Collected data
+++
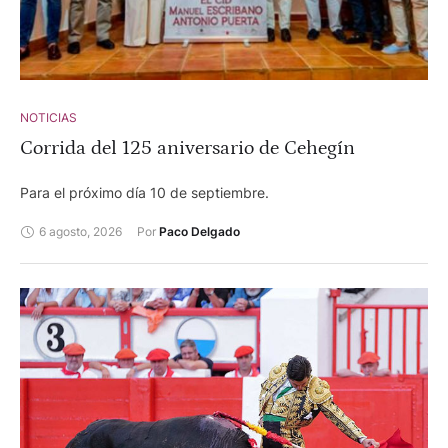
NOTICIAS
Corrida del 125 aniversario de Cehegín
Para el próximo día 10 de septiembre.
6 agosto, 2026
Por 
Paco Delgado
+++
Update the text in these rows by changing "septiembre" to "octubre" and keeping everything else unchanged. Leave the pictures out of your answer.

NOTICIAS
Corrida del 125 aniversario de Cehegín
Para el próximo día 10 de octubre.
6 agosto, 2026
Por 
Paco Delgado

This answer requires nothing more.